Ostatnich kilka dni spędziłem na debatach z prawicowcami, wśród nich z Groverem Norquistem i Ann Coulter. Nie żeby szczególnie mnie to bawiło. Robię to, ponieważ nad wyraz wielu Amerykanów uważa tych ludzi za przekonujących – pokazanie dlaczego się mylą, wydaje się zatem istotne.
Istnieją dwie główne teorie wyjaśniające dlaczego Romney traci w sondażach. Jedna z nich mówi, że to po prostu mierny kandydat, niezdolny do porozumienia z ludźmi czy wyłożenia swoich racji. Druga jest taka, że Amerykanie zaczynają wreszcie rozumieć, jak bardzo radykalna staje się Partia Republikańska – i dlatego ją odrzucają.
Wielu Republikanów – w tym niektórzy prawicowcy, z którymi dyskutowałem – żywi ten pierwszy pogląd (ze zrozumiałych powodów). Jeśli Romneyowi w tym tygodniu nie uda się jakiś spektakularny powrót do gry, oczekiwałbym jeszcze więcej narzekań z ich strony na temat jego osobistych braków, a także na temat słabości sztabu jego kampanii.
Drugie wyjaśnienie wydaje mi się jednak dużo bardziej przekonujące. Kandydaci w prawyborach republikańskich, a potem konwencja Republikanów pokazały Ameryce partię bardzo już odległą od „współczującego konserwatyzmu”, jaki próbowała społeczeństwu sprzedać jeszcze w roku 2000. Zamiast tego mamy ugrupowanie przejęte przez Herbaciarzy, natywistów, darwinistów społecznych, homofobów, prawicowych kaznodziejów i grupkę bogatych ludzi, których interesuje jedynie stanie się jeszcze bogatszymi.

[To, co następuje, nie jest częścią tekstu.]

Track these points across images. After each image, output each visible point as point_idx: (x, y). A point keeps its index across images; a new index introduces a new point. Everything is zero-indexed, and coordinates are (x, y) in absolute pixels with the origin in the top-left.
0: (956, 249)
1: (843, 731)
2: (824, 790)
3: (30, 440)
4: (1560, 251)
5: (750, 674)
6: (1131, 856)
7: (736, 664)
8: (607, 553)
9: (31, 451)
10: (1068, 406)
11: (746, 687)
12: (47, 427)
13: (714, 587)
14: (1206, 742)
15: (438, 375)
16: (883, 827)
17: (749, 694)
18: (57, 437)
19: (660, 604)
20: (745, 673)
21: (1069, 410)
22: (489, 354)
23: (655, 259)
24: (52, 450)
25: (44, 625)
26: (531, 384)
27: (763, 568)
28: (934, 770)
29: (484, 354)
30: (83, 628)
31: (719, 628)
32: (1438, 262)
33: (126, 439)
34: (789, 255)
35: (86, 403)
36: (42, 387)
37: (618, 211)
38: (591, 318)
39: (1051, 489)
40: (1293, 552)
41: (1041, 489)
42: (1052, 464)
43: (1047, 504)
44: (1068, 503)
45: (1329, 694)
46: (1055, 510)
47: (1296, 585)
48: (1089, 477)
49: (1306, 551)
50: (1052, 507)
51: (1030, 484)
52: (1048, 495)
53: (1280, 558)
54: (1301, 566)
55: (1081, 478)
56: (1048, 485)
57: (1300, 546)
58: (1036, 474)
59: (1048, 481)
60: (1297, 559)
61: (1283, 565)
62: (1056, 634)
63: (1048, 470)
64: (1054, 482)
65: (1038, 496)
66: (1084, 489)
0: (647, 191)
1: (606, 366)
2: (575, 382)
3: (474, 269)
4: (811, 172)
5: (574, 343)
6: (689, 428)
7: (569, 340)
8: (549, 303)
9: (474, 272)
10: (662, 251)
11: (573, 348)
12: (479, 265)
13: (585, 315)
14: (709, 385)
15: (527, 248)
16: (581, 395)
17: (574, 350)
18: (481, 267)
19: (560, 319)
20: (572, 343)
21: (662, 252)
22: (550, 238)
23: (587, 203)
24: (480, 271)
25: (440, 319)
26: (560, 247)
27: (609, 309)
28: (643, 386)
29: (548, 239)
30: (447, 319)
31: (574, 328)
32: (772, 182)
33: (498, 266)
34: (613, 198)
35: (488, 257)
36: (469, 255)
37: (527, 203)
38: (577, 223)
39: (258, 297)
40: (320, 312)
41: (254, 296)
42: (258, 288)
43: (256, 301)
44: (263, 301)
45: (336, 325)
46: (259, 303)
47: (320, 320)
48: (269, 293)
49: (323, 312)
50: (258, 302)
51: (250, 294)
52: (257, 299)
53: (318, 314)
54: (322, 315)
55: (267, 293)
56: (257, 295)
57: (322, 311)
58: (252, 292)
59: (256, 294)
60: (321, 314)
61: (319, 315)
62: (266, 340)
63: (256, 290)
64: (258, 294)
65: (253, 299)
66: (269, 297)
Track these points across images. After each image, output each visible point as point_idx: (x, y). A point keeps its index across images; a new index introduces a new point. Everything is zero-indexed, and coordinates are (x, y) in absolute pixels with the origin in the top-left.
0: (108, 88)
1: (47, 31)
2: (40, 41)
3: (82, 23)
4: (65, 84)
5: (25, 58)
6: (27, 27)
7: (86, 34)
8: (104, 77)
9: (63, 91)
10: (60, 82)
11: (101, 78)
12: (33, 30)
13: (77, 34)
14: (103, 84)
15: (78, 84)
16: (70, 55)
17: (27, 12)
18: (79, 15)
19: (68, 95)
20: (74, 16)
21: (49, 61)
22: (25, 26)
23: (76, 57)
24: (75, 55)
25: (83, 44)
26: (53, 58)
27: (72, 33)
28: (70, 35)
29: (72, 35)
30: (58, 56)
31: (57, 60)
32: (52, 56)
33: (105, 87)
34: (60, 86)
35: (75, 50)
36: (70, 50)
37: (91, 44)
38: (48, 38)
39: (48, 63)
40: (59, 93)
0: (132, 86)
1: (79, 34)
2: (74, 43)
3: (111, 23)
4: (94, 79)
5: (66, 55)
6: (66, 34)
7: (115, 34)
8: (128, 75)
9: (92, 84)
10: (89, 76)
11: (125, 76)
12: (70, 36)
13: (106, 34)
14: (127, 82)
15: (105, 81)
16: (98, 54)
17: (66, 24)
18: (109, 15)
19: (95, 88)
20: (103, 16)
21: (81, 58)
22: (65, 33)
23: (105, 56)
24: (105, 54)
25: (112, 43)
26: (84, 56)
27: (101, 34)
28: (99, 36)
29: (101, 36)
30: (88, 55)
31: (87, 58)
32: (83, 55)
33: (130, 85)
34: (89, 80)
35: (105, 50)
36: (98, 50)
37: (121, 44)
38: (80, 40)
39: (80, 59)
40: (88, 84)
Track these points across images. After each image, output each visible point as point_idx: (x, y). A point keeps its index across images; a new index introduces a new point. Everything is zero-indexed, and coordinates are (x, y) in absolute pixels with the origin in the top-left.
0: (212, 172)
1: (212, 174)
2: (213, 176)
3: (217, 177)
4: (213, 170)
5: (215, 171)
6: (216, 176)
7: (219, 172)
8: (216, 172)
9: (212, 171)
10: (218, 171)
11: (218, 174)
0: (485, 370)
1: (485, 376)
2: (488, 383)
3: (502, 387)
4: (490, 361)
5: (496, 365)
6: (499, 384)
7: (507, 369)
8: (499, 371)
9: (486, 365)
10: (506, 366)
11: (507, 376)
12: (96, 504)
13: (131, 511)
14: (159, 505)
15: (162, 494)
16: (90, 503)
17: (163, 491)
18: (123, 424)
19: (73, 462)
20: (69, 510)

Ci „regresywiści” byli obecni również w roku 2000, to jasne. Czaili się już w latach 90., kiedy Izbę Reprezentantów przejął Newt Gingrich. Byli również w latach 80., choć pogodne usposobienie Ronalda Reagana dało im niezłą przykrywkę. Tak naprawdę byli wśród Republikanów od ponad półwiecza – ale nigdy wcześniej nie mieli nad partią tak wielkiej kontroli, nigdy wcześniej nie dzierżyli jej sterów.
Ten drugi pogląd na temat spadku poparcia dla Romneya wyjaśnia również efekt „kamienia u szyi” – to dlaczego tak wielu Republikanów w całym kraju, zarówno w Senacie jak i w Izbie Reprezentantów traci w sondażach. Scott Brown jest np. bardzo popularny w Massachusetts. Jego wyniki sondażowe spadają jednak w ostatnich tygodniach właśnie dlatego, że obciąża go balast rosnącej niechęci opinii publicznej dla całej Partii Republikańskiej. To samo dotyczy wyborów do Senatu na Florydzie, w Wirginii, a także w każdym innym stanie, w którym toczy się wyborczy wyścig.
Porażki Romneya nie wynikają z tego, żeby był on złym kandydatem. Wręcz przeciwnie, daje on swej partii dokładnie to, czego chciałaby ona od swego kandydata. I na tym właśnie polega jego problem – tak jak w przypadku każdego innego kandydata republikańskiego – że to, czego chce jego partia, nie zbiega się z tym, czego chce reszta Amerykanów.